Guillem se alejó algo del grupo; se situó tras un solitario y grueso espino que brotaba en línea recta de la hierba, y de un machetazo cortó su tronco a una vara y media de altura. Apartó a un lado las ramas cortadas, y con precisos golpes de su espada talló una afilada punta en el tronco que como un muñón surgía del suelo. Después clavó, una tras otra, cuidadosamente, sus flechas alrededor del espino.
Yo, plantado e inmóvil donde estaba, contemplé extrañado estas acciones del almogávar, sin escuchar otra cosa que el tiberio del tornado tras de mí.

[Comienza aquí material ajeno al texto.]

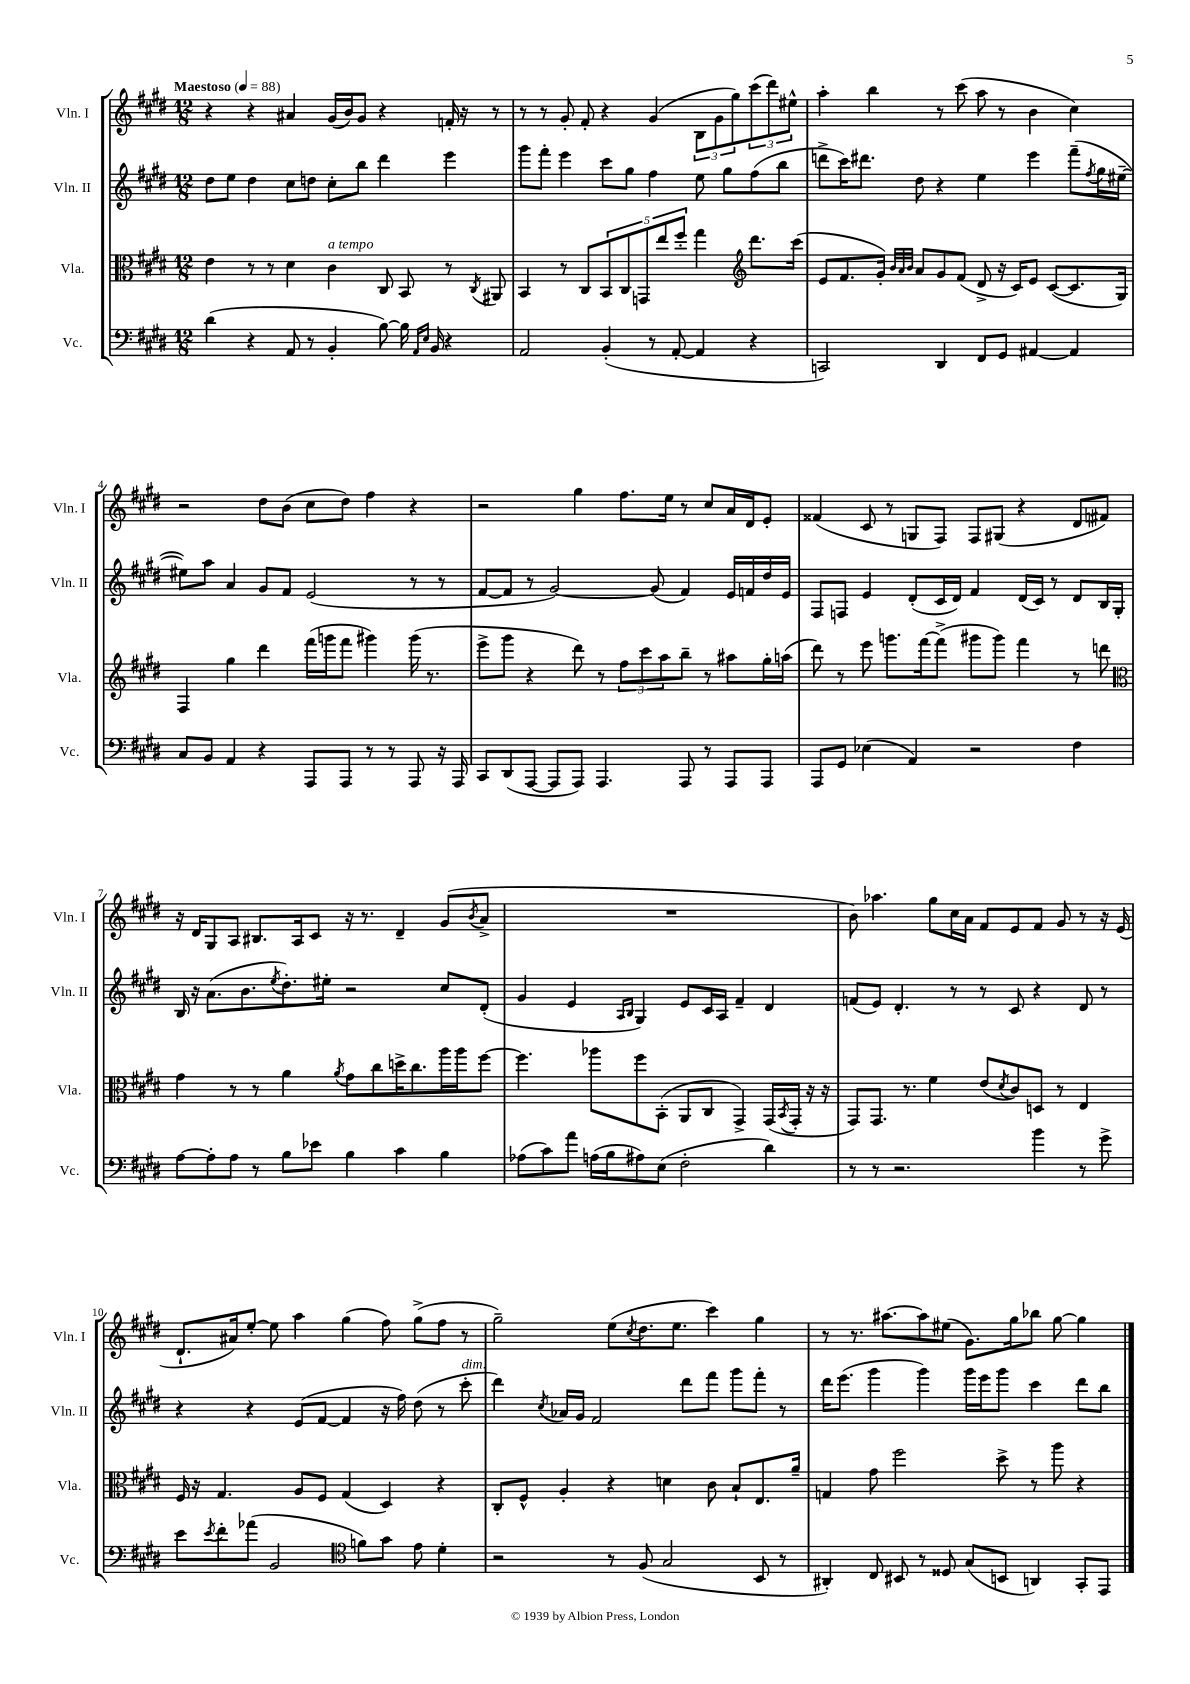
<<
\new StaffGroup <<
\new Staff = "s0" \with { instrumentName = "Vln. I" shortInstrumentName = "Vln. I" } {
    \clef treble \key e \major \numericTimeSignature \time 12/8 \tempo "Maestoso" 4 = 88
    r4 r4 ais'4 gis'16( b'16) gis'8 r4 f'16-. r16 r8 |
    r8 r8 gis'8-. fis'8-. r4 gis'4( \tuplet 3/2 { b8 gis'8 gis''8) } \tuplet 3/2 { cis'''8( dis'''8) eis''8-^ } |
    a''4-. b''4 r8 cis'''8( a''8 r8 b'4 cis''4) |
    r2 dis''8 b'8( cis''8 dis''8) fis''4 r4 |
    r2 gis''4 fis''8. e''16 r8 cis''8 a'16 dis'16 e'8-. |
    fisis'4( cis'8 r8 g8 fis8) fis8 gis8( r4 dis'8 fis'8) |
    r16 dis'16 gis8 a8 bis8. a16 cis'8 r16 r8. dis'4-- gis'8( \acciaccatura { b'8 } a'8-> |
    R1. |
    b'8) aes''4. gis''8 cis''16 a'16 fis'8 e'8 fis'8 gis'8 r8 r16 e'16( |
    dis'8.-! ais'16) e''8~-. e''8 a''4 gis''4( fis''8) gis''8->( fis''8 r8 |
    gis''2--) e''8( \acciaccatura { cis''8 } dis''8. e''8. cis'''4) gis''4 |
    r8 r8. ais''8.~ ais''8 eis''8( gis'8.) gis''16 bes''8 gis''8~ gis''4 \bar "|." |
}
\new Staff = "s1" \with { instrumentName = "Vln. II" shortInstrumentName = "Vln. II" } {
    \clef treble \key e \major \numericTimeSignature \time 12/8
    dis''8 e''8 dis''4 cis''8 d''8 cis''8-. b''8 dis'''4 e'''4 |
    gis'''8 fis'''8-. e'''4 cis'''8 gis''8 fis''4 e''8 gis''8 fis''8( b''8 |
    d'''8-> cis'''16) dis'''8. dis''8 r4 e''4 e'''4 fis'''8--( \acciaccatura { fis''8 } gis''16 eis''16~-- |
    eis''8) a''8 a'4 gis'8 fis'8 e'2( r8 r8 |
    fis'8~ fis'8 r8 gis'2~) gis'8( fis'4) e'16 f'16 dis''16 e'16 |
    fis8 f8 e'4 dis'8-.( cis'16 dis'16) fis'4 dis'16( cis'16) r8 dis'8 b16 gis16-. |
    b16 r16 a'8.( b'8. \acciaccatura { e''8 } dis''8.-.) eis''16-. r2 cis''8 dis'8-.( |
    gis'4 e'4 \grace { a16 b16 } gis4) e'8 cis'16 a16 fis'4-- dis'4 |
    f'8( e'8) dis'4.-. r8 r8 cis'8 r4 dis'8 r8 |
    r4 r4 e'8( fis'8~ fis'4 r16 fis''16) dis''8( r8 cis'''8-.^\markup { \italic "dim." } |
    dis'''4) \acciaccatura { cis''8 } aes'16 gis'16 fis'2 dis'''8 fis'''8 gis'''8 fis'''8-. r8 |
    dis'''16 e'''8.( gis'''4 gis'''4) gis'''16 e'''16 gis'''8 cis'''4 dis'''8 b''8 \bar "|." |
}
\new Staff = "s2" \with { instrumentName = "Vla." shortInstrumentName = "Vla." } {
    \clef alto \key e \major \numericTimeSignature \time 12/8
    e'4 r8 r8 dis'4 cis'4^\markup { \italic "a tempo" } cis8 b,8 r8 \acciaccatura { cis8 } ais,8 |
    b,4 r8 cis8 \tuplet 5/4 { b,8 cis8 g,8 e''8 fis''8-. } gis''4 \clef treble dis'''8. cis'''16( |
    e'8 fis'8. gis'16-.) \grace { b'32 a'32 b'32 } a'8 gis'8 fis'8( dis'8-> r16 cis'16) e'8 cis'8~( cis'8. gis16) |
    fis4 gis''4 dis'''4 fis'''16( g'''16 fis'''8 gis'''4) gis'''16( r8. |
    e'''8-> gis'''8 r4 dis'''8) r8 \tuplet 3/2 { fis''8 cis'''8 a''8 } b''8-- r8 ais''8 gis''16-. a''16( |
    dis'''8) r8 e'''8 g'''8. fis'''16~ fis'''8->( gis'''8 gis'''8) fis'''4 r8 d'''8 |
    \clef alto gis'4 r8 r8 a'4 \acciaccatura { a'8 } gis'8 cis''8 d''16-> cis''8. a''16 a''16 fis''8~ |
    fis''4. aes''8 fis''8 b,8-.( a,8 cis8 gis,4->) gis,16( \acciaccatura { b,8 } gis,16-. r16 r16 |
    gis,8) gis,8. r8. fis'4 e'8( \acciaccatura { dis'8 } cis'8) d8 r8 e4 |
    fis16 r16 gis4. a8 fis8 gis4( dis4) r4 |
    cis8-. fis8-^ a4-. r4 d'4 cis'8 b8-! e8. a'16-- |
    g4 gis'8 fis''2 dis''8-> r8 a''8 r4 \bar "|." |
}
\new Staff = "s3" \with { instrumentName = "Vc." shortInstrumentName = "Vc." } {
    \clef bass \key e \major \numericTimeSignature \time 12/8
    dis'4( r4 a,8 r8 b,4-. b8~) b16 \grace { a,16 e16 } b,16 r4 |
    a,2 b,4-.( r8 a,8~-. a,4 r4 |
    c,2) dis,4 fis,8 gis,8 ais,4~ ais,4 |
    cis8 b,8 a,4 r4 a,,8 a,,8 r8 r8 a,,8 r16 a,,16 |
    cis,8 dis,8( a,,8~ a,,8 a,,8) a,,4. a,,8 r8 a,,8 a,,8 |
    a,,8 gis,8 ees4( a,4) r2 fis4 |
    a8~ a8-. a8 r8 b8 ees'8 b4 cis'4 b4 |
    aes8( cis'8) a'8 a16( b16 ais8) e8( fis2-. dis'4) |
    r8 r8 r2. b'4 r8 gis'8-> |
    e'8 \acciaccatura { e'8 } fis'8-. aes'8( b,2 \clef tenor f'8) gis'8 e'8 dis'4-. |
    r2 r8 fis8( gis2 b,8 r8 |
    ais,4-.) cis8 bis,8 r8 disis8 gis8( b,8 a,4) gis,8-. e,8 \bar "|." |
}
>>
>>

Dirigí nuevamente la vista hacia las ramas espinosas y al cabo de algún tiempo me di cuenta de que me estaban observando. Ojos malévolos suspendidos a dos varas y media de altura, tras el ramaje nos vigilaban, y comprendí que estaba ante un peligro inmediato.
Presa del terror, sentí cómo los tendones de mi cuello se volvían rígidos, y contemplé asustado las tenebrosas sombras que ocultaban a nuestros enemigos.
Si eran perros, debían de tener un tamaño gigantesco.
Entonces mis ojos descubrieron una figura horrenda que heló de espanto la sangre en mis venas. Una cabeza maciza y de un negro brillante, apareció entre las ramas erizadas de púas, quebrándolas, y avanzó hacia nosotros.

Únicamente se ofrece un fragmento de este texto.